7. Do you generally like to be honest? How do you determine when it is best to be honest, and when it is best to be less honest?

Formulating....


----------



## MegaTuxRacer (Sep 7, 2011)

Tell me of a time when you had to resolve a conflict with a friend or work colleague. 

Please speak about your experience as an INTP. 

Do you have any questions for me?


----------



## Elrohir (Mar 9, 2013)

How do you learn for school/college/stuff and do you procrestinate?
(And now I'm going to think about a plan to highjack this thread for my youtube channel..., just kidding, seriously)


----------



## nujabes (May 18, 2012)

Do you even lift, bro?


----------



## onthefence (May 3, 2013)

As an INTP female, do you find yourself acting differently than you want to (would, ideally?) to "fit in"? (Maybe you could talk about a situation where you did or did not do this, if you felt comfortable doing that.
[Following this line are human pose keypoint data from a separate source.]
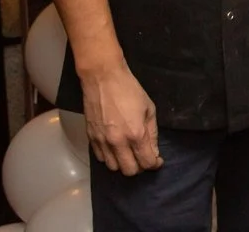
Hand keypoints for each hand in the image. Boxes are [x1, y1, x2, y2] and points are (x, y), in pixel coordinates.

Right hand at [79, 60, 161, 175]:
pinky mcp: (90, 138)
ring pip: (113, 167)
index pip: (146, 162)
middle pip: (129, 171)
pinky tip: (116, 148)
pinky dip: (110, 157)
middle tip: (143, 157)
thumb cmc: (129, 90)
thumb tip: (154, 151)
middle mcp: (117, 142)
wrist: (103, 79)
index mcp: (135, 134)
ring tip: (129, 153)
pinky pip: (101, 158)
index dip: (155, 164)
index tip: (157, 160)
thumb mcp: (149, 109)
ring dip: (123, 163)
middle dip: (140, 167)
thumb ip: (152, 133)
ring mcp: (102, 141)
You could always change names or something, haha.)


----------



## badgers (Apr 2, 2012)

I made the video.


----------



## Dart07 (Jun 17, 2011)

Did you buy nail polish?

Are you an only child?

Do you zone out or have a death stare? If yes, show it.

I too make facial expressions.  Sometimes on purpose and other times unknown to myself but seen to others.


----------



## badgers (Apr 2, 2012)

Hopefully I'll make another question and answer video soon. ^.^


----------